Nestled in the hillside at 5427 E. Washington Street, on the west front of Indianapolis Public School No. 57, is a one-story brick and glass building that until recently housed the Hilton U. Brown Early Childhood Center. For the past decade and a half, it provided special education services for school children. Prior to this use, the building was a branch of the Indianapolis-Marion County Public Library.
In July 1956, the Hilton U. Brown Branch Library opened its doors to the students and adults of the greater Irvington area. The Modern Style rectilinear flat-roofed building, designed by the architectural firm of McGuire & Shook, was the first structure specifically built to house the Irvington branch library’s collection of over 23,000 volumes. The building and furnishings cost $151,152 (2014: $1,298,720.03).

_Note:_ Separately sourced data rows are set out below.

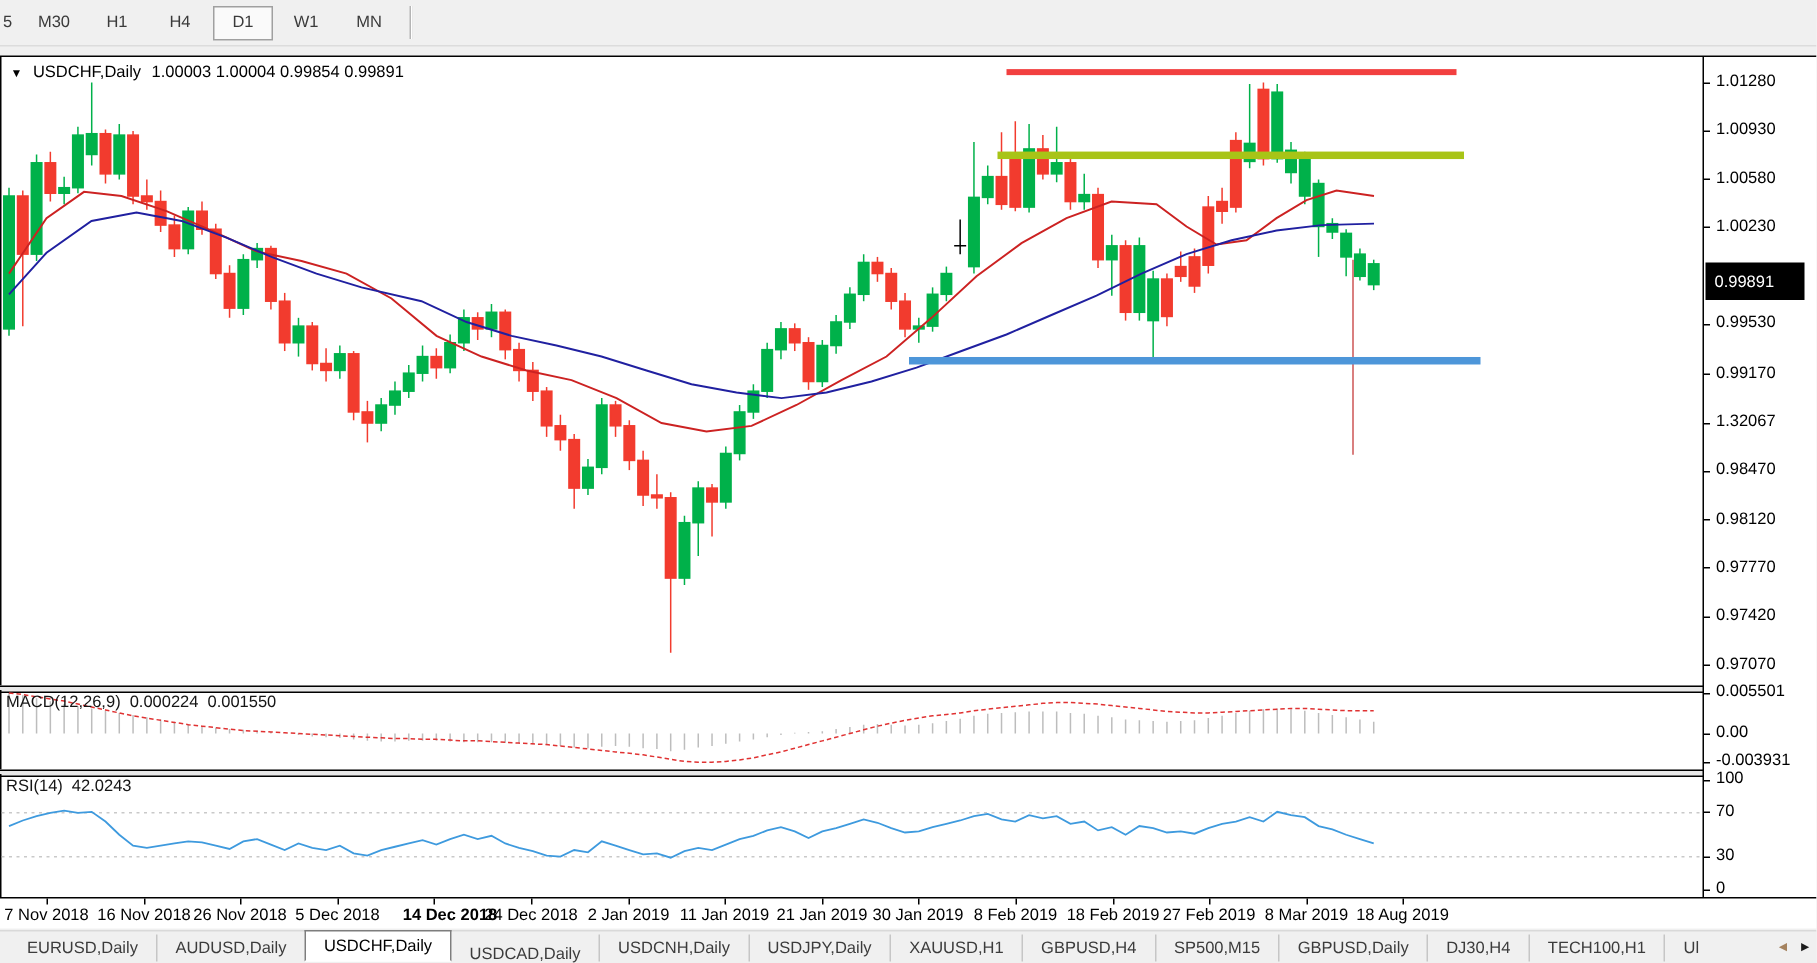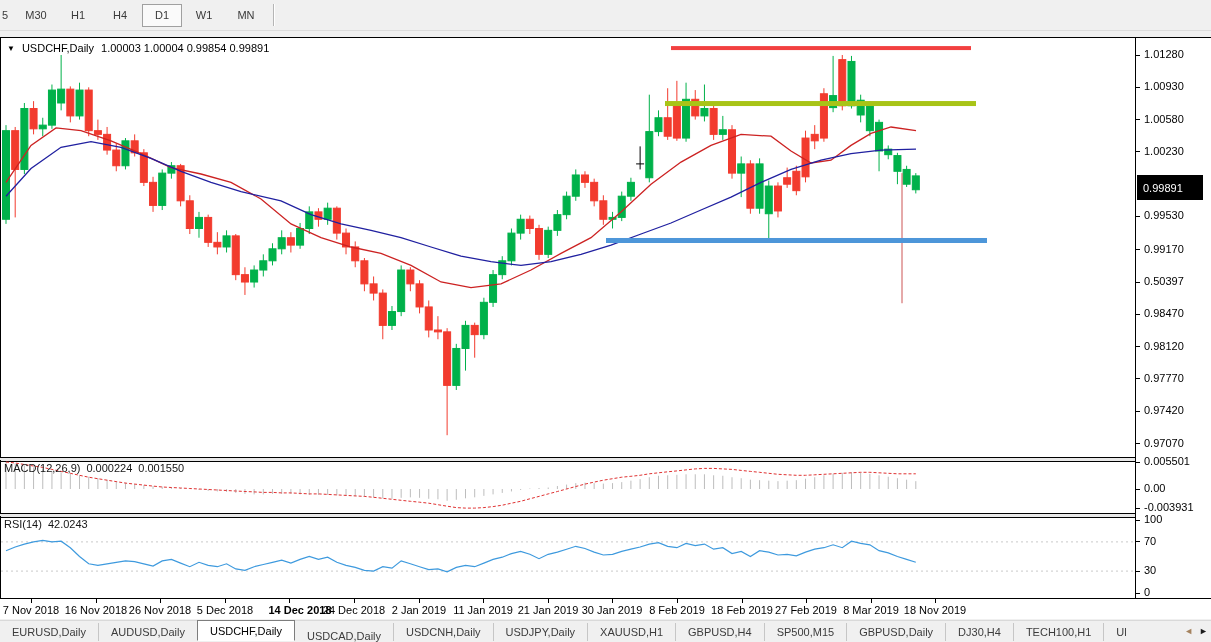--- a/index.html
+++ b/index.html
@@ -453,7 +453,7 @@
         <div class="stick" style="top: 211px;"></div>
         <div class="slabel" style="top: 204.721px;">0.99170</div>
         <div class="stick" style="top: 244px;"></div>
-        <div class="slabel" style="top: 237.021px;">0.50397</div>
+        <div class="slabel" style="top: 237.021px;">1.32067</div>
         <div class="stick" style="top: 276px;"></div>
         <div class="slabel" style="top: 269.321px;">0.98470</div>
         <div class="stick" style="top: 308px;"></div>

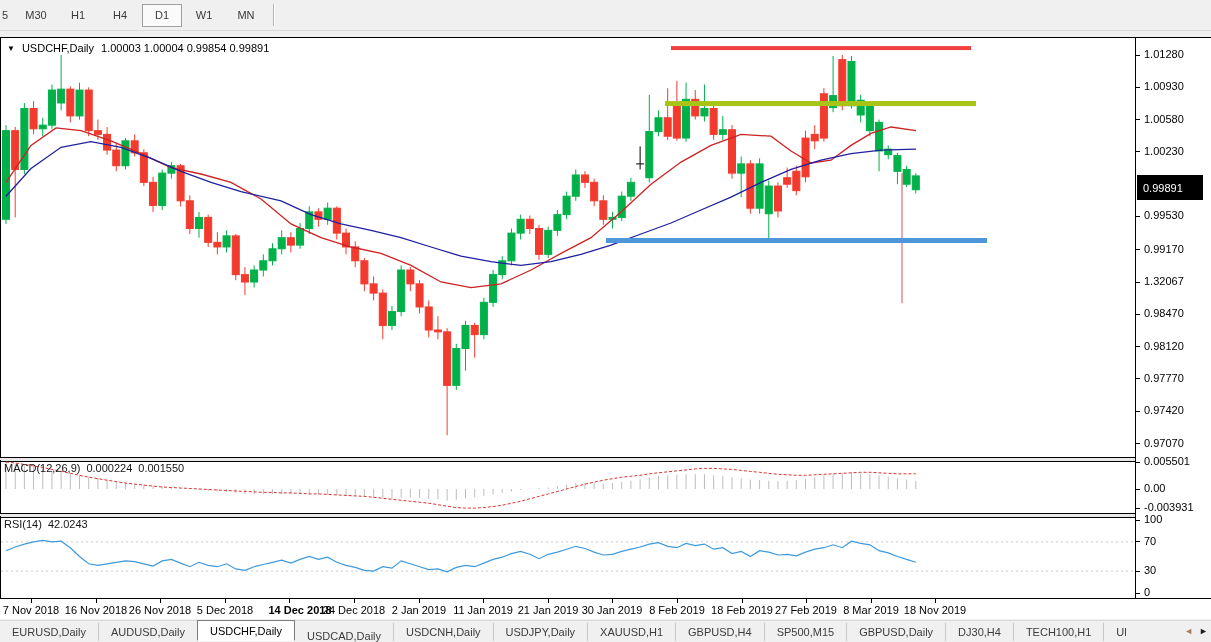--- a/index.html
+++ b/index.html
@@ -436,7 +436,7 @@
         <div class="dtick" style="left: 871px;"></div>
         <div class="dlabel" style="left: 871px;">8 Mar 2019</div>
         <div class="dtick" style="left: 935px;"></div>
-        <div class="dlabel" style="left: 935px;">18 Nov 2019</div>
+        <div class="dlabel" style="left: 935px;">18 Aug 2019</div>
       </div>
     <div id="scale-col">
       <div id="cur-price" style="top: 137.184px;">0.99891</div>

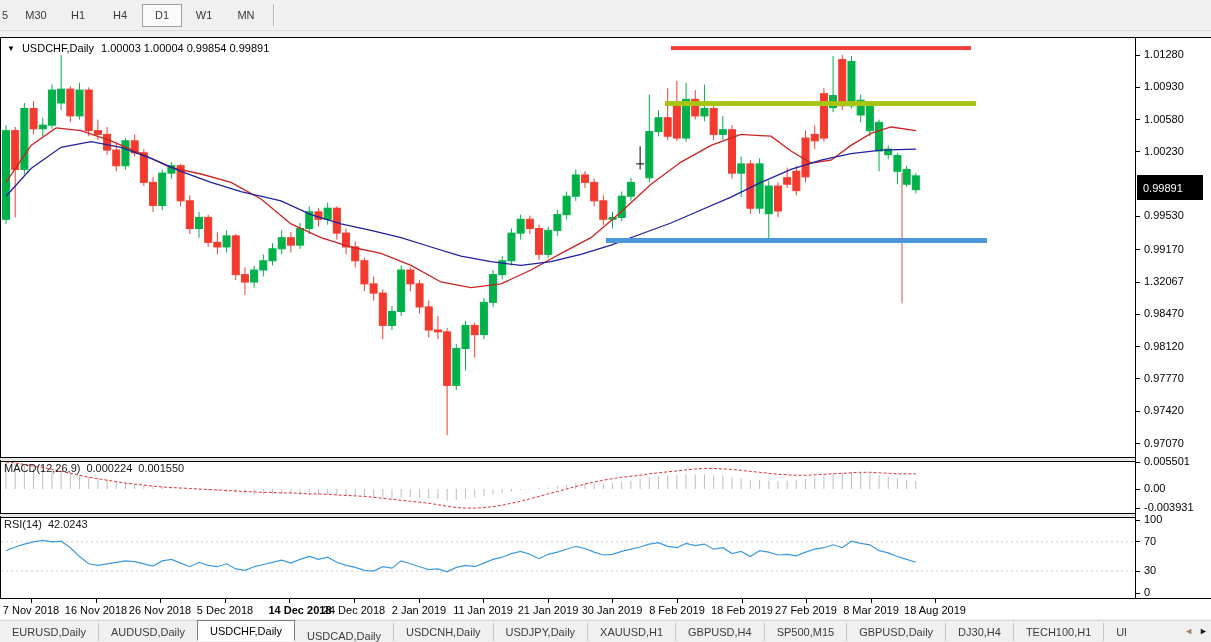--- a/index.html
+++ b/index.html
@@ -41,7 +41,7 @@
   #rsi-label{position:absolute;left:4px;top:480px;display:flex;gap:6px;color:#151515;}
   
   #tabbar{position:absolute;left:0;top:620px;width:1211px;height:22px;background:#f0f0f0;
-    display:flex;align-items:center;border-top:1px solid #d9d9d9;box-sizing:border-box;}
+    display:flex;align-items:center;border-top:1px solid #d9d9d9;padding-left:6px;box-sizing:border-box;}
   .tab{padding:3px 12px;color:#3c3c3c;white-space:nowrap;cursor:default;}
   .tab:not(.active){border-left:1px solid #c6c6c6;}
   .tab:first-child{border-left:none;}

The new library structure was named for long-time Irvington resident Hilton U. Brown whose career with the Indianapolis News began as a reporter, and continued through city editor and general manager. He also served as president of the Butler University board of trustees for over fifty years.

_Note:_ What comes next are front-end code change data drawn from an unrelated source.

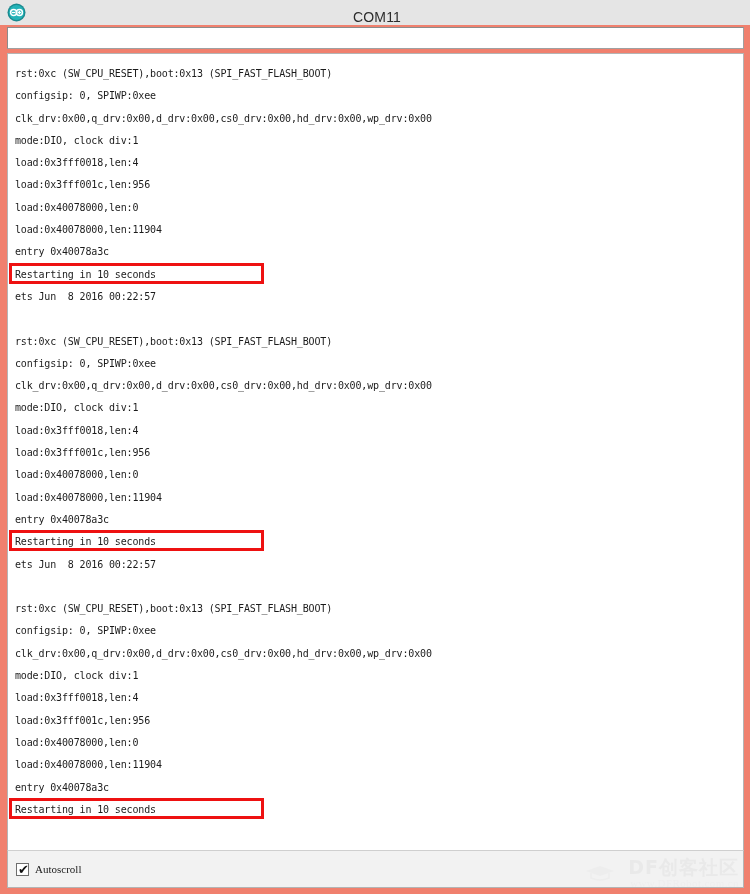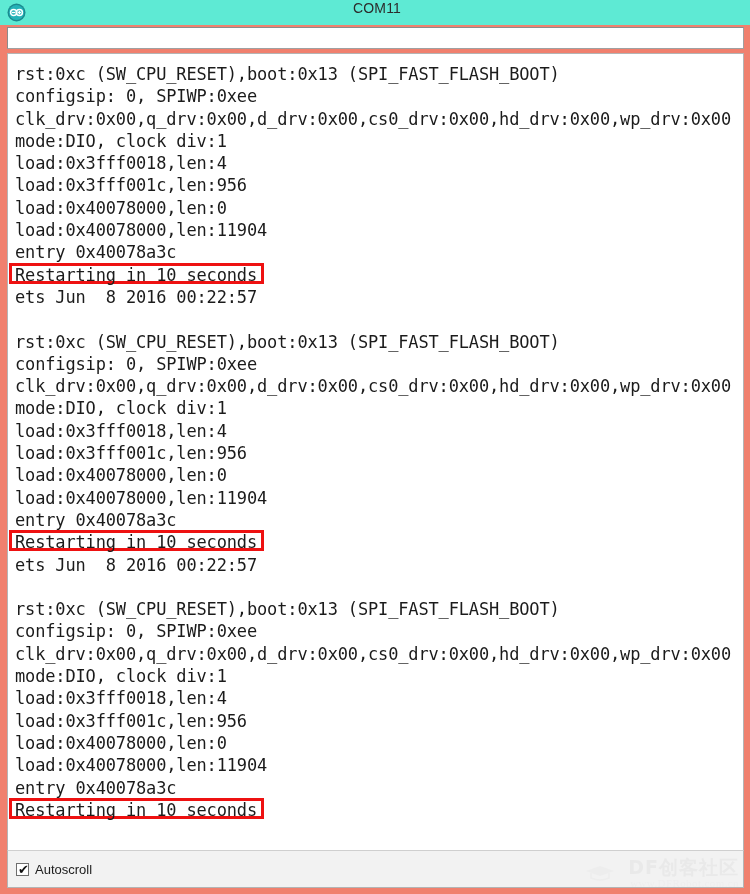--- a/index.html
+++ b/index.html
@@ -30,9 +30,9 @@
     position: relative;
     height: 25px;
     flex: 0 0 25px;
-    background: #5eead4;
-    display: flex;
-    align-items: flex-start;
+    background: #e5e5e5;
+    display: flex;
+    align-items: flex-end;
     justify-content: center;
   }
   #app-icon {

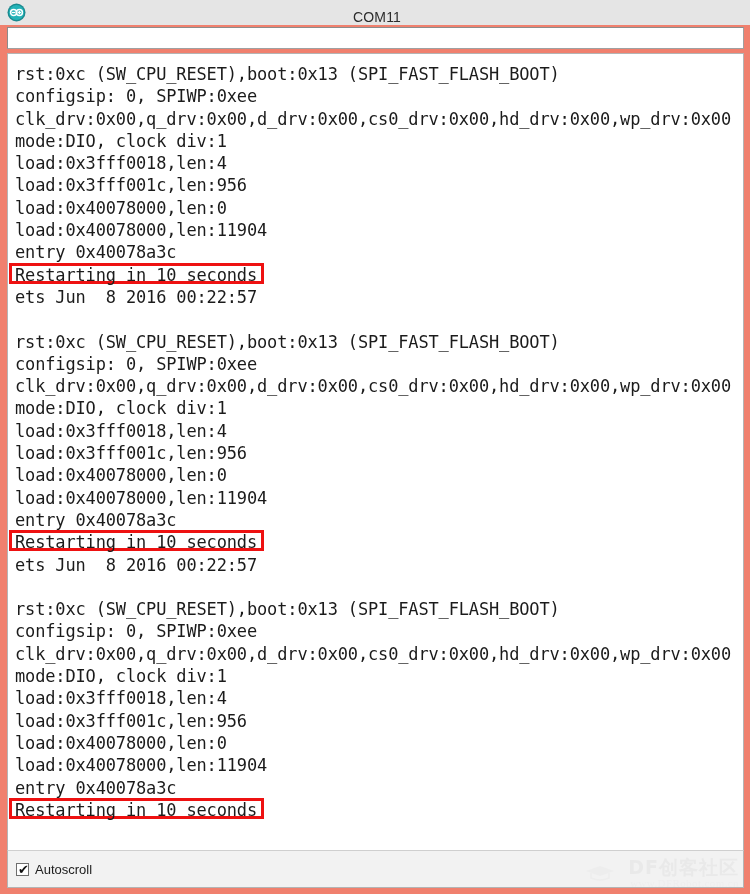--- a/index.html
+++ b/index.html
@@ -95,7 +95,7 @@
   }
   .line {
     font-family: "DejaVu Sans Mono", "Liberation Mono", monospace;
-    font-size: 17px;
+    font-size: 10px;
     line-height: 22.3px;
     height: 22.3px;
     color: #1b1b1b;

For Irvingtonians, the Brown Branch Library was the culmination of the Classic Suburb’s struggle to have its own public library. From Irvington’s earliest days, the young and old of the community have held libraries in high regard. When George W. Julian moved from Centerville, Indiana into his new Irvington home at 115 S. Audubon Road in 1873, he said it was to be near the Indianapolis public library which at the time had only one location in the city. A library did come to Irvington in 1875 when Butler University made the suburb its home, but its use was limited to scholars. Housed in the same building as the chemistry laboratory, Butler administrators were concerned that some experiment would go awry and “POOF!” the library would go up in smoke. These concerns were finally alleviated when the family of Bona Thompson, a Butler alumnae of the class of 1897 who had died two years later, offered to have a library building erected in her memory.
Edward C. Thompson, Bona’s father, did not believe that the library was to have an exclusive use, so he readily agreed to the suggestion that besides being a college reference library the new Butler library could also serve as a public circulating library. So, when the Bona Thompson Memorial Library opened in January 1904 it became the Irvington branch of the Indianapolis public library system with librarian Retta Barnhill in charge — “Books called for in the morning which are not in the library will be sent for at the city library and be able to be obtained in the evening.” The Irvington Branch Library got its own identity ten years later when a storeroom was rented at 5518 E. Washington Street thereby enabling the library’s collection of 4,700 books to be more accessible. A few years later in September 1921, the library moved into larger quarters when the two-story house on a lot west of School 57 was purchased. Known as the Carvin House for the family of Orville Carvin, the structure had been built in 1890 for Butler mathematics professor Dr. William Thrasher. The first floor was for adult readers; book cases and book shelves wound through the dimly lit first floor rooms. Climbing the staircase immediately inside the front door, young readers made their way to the second floor rooms where the children’s books were kept. Climbing those steps many times, I would peer over the railing into the rooms below anxious for the day I could explore the titles lining those shelves
This was to be a “temporary” library for the 2,000 registered borrowers until an appropriate facility could be built. Budgetary priorities, however, postponed this goal until by the mid-1950s, with the Irvington Branch Public Library now serving 15,000 card holders, the School 57 PTA and the Irvington Union of Clubs called upon the Indianapolis School Board, who had responsibility for the public libraries at the time, to replace the old house because it was “greatly inadequate and presents serious hazards to the health and to the safety of our children, who use the library daily.”
The dreary old house came down and the light and airy Brown Branch Library with its blond wood desks and chairs served the Irvington community for over forty years under the guidance of librarians Hortense E. Kelly and later Lois Leamon. The new millennium ushered in a new Irvington Branch Library facility which today, under leadership of librarian Sue Kennedy, serves thousands of patrons annually with access not only the printed word, but to all the gadgets of our technological age.